Highly sensitive detection of kaempferol using electrochemical sensors based on 3D-ordered mesh interconnect C60-GO, Ni-MOF, and β-cyclodextrin

Abstract

Kaempferol (KA), which is a biologically active natural polyphenol compound with considerable medicinal value, can be used to fight various diseases. Herein, a β-cyclodextrin/fullerene-graphene oxide/Nickel-metal–organic framework (β-CD/C60-GO/Ni-MOF) composite-based electrochemical sensor was developed to detect KA; the composite was characterized using scanning electron microscopy (SEM), Fourier transform infrared (FTIR) spectroscopy, and X-ray photoelectron (XPS) spectroscopy.
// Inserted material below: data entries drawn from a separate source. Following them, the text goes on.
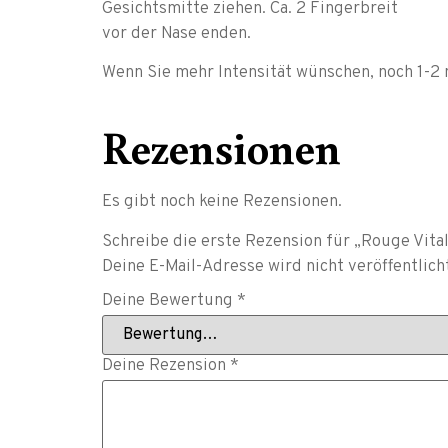
Gesichtsmitte ziehen. Ca. 2 Fingerbreit
vor der Nase enden.
Wenn Sie mehr Intensität wünschen, noch 1-2 
Rezensionen
Es gibt noch keine Rezensionen.
Schreibe die erste Rezension für „Rouge Vita
Deine E-Mail-Adresse wird nicht veröffentlich
Deine Bewertung
*
Deine Rezension
*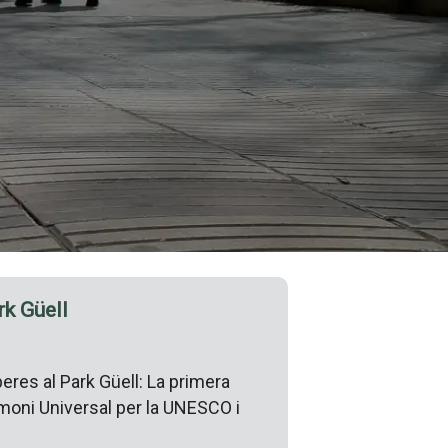
rk Güell
eres al Park Güell: La primera
imoni Universal per la UNESCO i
The biocompatibility and host–guest recognition performance of β-cyclodextrin (β-CD); the porosity and the catalytic performance of the nickel-metal–organic framework (Ni-MOF); and the excellent electrical conductivity of fullerene-graphene oxide (C60-GO) work together to considerably improve the detection performance of the sensor for KA. The sensor has an extensive linear range (0.5–50 μM) and a low detection limit (58 nM) with an electrochemically active specific surface area of 0.0971 cm2; furthermore, the redox mechanism of KA in the sensor is explained. For the detection of actual natural samples of broccoli containing KA, satisfactory recovery rates and accuracy were observed; the recovery rate was 96.4 %–101.1 %.